Population overload
As individuals and as a nation, we're defined by the choices we make. And too often, by the tough decisions we avoid. Most of us have avoided even thinking about how our rapidly growing population is affecting our quality of life and shaping our society.
Our population has more than doubled since World War II, and at this rate, we could be on our way to 1 billion people living in the United States by the end of the century. One billion people.
Our population growth, driven in part by unchecked immigration, is already straining our healthcare and educational systems and, less noticeably--but far more important--putting a heavy burden on our land, food production, water supply, and the quality of the air we breathe.
All these pressures on our resources will only worsen unless our leaders begin a national dialogue on the future of this country and start making the tough choices. Our future will be shaped largely by our trade policies, our environmental and economic policies, and our immigration policies.
Democrats and Republicans, liberals and conservatives, are avoiding debate on these issues because they are the most difficult ones for politicians to confront. In campaign parlance, these are wedge issues. But failure to come to terms with them will drive a wedge between all of us and a prosperous, healthy future for this country.
Hunger pains. The U.S. population is growing by more than 3 million each year and loses 3 million acres of farmland annually.
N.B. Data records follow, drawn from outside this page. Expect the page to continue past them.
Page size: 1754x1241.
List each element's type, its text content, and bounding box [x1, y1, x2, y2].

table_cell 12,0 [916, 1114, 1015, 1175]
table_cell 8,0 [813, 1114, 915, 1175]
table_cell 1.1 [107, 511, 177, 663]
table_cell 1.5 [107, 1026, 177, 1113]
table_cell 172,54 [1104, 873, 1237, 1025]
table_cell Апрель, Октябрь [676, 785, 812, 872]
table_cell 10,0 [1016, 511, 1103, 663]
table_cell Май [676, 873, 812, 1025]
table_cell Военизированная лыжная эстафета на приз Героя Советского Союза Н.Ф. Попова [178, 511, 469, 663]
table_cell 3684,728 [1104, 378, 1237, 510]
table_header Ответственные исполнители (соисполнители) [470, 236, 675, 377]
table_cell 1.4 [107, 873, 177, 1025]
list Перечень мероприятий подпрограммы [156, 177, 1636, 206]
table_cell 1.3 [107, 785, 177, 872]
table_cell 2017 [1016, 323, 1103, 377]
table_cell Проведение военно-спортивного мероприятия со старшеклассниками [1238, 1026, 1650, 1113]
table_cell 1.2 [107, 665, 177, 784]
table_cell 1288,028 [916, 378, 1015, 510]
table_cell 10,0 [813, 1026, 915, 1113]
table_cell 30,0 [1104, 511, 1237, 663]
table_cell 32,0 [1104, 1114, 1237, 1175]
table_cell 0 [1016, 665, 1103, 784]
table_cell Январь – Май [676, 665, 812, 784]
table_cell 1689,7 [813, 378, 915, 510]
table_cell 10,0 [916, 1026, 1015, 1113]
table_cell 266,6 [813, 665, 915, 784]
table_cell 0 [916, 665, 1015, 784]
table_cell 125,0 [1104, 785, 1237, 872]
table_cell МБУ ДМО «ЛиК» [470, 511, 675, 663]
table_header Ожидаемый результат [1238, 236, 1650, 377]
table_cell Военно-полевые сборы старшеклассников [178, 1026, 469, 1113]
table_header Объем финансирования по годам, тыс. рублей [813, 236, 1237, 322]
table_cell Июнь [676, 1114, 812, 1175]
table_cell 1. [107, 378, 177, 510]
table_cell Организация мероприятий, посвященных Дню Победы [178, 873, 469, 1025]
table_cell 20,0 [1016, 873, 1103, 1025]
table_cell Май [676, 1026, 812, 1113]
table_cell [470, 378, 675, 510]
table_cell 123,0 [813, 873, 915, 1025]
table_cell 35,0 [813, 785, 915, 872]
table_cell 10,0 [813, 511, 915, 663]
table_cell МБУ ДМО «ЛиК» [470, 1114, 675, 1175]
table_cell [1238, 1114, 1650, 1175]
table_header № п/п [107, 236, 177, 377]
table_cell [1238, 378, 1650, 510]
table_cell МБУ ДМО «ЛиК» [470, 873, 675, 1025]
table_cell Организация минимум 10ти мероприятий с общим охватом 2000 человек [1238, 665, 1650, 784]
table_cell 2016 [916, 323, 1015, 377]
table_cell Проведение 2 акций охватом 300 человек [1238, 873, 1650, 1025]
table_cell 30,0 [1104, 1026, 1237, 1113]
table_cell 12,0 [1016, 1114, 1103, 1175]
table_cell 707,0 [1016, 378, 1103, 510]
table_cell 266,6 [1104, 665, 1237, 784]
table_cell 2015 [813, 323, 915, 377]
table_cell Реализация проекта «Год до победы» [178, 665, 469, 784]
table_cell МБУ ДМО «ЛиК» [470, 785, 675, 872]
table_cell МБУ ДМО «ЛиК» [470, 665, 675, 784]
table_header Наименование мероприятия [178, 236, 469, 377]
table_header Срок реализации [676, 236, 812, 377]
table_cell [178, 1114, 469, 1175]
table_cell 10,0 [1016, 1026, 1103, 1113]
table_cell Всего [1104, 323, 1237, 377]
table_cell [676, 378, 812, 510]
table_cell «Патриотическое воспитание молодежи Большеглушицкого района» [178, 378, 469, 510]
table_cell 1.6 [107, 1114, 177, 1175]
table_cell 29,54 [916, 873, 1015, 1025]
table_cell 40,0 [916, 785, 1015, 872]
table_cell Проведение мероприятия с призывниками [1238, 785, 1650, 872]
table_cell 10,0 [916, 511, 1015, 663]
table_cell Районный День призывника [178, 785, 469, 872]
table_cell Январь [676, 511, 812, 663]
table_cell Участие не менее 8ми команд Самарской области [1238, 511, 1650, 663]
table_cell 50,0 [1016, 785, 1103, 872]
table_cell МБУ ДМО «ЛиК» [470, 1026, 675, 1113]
Food and agriculture generate $40 billion a year in export income for the United States, but at the present rate, we won't be exporting food at all by 2025.
Our water supply is equally at risk. David Pimentel, professor of ecology and agricultural sciences at Cornell University, says, "We're overpumping and overusing our water." He says that states such as Arizona are pumping aquifers at 10 times the rate at which they can be recharged. If this overpumping is left unaddressed, droughts could become a way of life in many states.
Our air quality is not improving, either. Despite legislation and industry regulation, nearly half of this country lives in counties with dirty air. It is estimated that as many as 50,000 people go to hospitals each year because of air pollution. And environmental regulators say that the smog in Los Angeles is the worst it has been in seven years.
Schools in many cities are severely overcrowded. California is facing nothing less than a facilities crisis. There are about 6 million students in mostly overcrowded California public schools. Of that total, about a quarter, or 1.5 million, are students whose primary language is not English. This overcrowding is not just an inconvenience but rather a serious dilemma regarding resource distribution. Funding for California students with limited English has tripled since 1986. Federal grants for special language programs have more than doubled from $157 million in 1995 to $460 million in 2002.
The strains of overcrowding are equally apparent in our healthcare system. Hundreds of emergency rooms have closed over the past decade because of budget shortfalls, and the ones that remain open are overburdened. According to a recent study conducted by the Metropolitan Chicago Healthcare Council, Chicago will need nine more 500-bed hospitals by 2020. Hospitals also are writing off as much as $2 billion a year in unpaid medical bills to treat illegal aliens, who are ineligible for Medicaid.
Our population explosion not only detracts from our quality of life but threatens our liberties and freedom as well. As Cornell's Pimentel puts it, "Back when we had, say, 100 million people in the U.S., when I voted, I was one of 100 million people. Today, I am one of 285 million people, so my vote and impact decreases with the increase in the population." Pimentel adds, "So our freedoms also go down the drain."
In order to even begin coping with our overpopulation crisis, we must first understand that it is often determinant in other critical areas: our schools, hospitals, infrastructure, economy, and our very way of life. We must prepare to make very tough choices on all these issues that we've too long ignored.
This story appears in the October 27, 2003 print edition of U.S. News & World Report.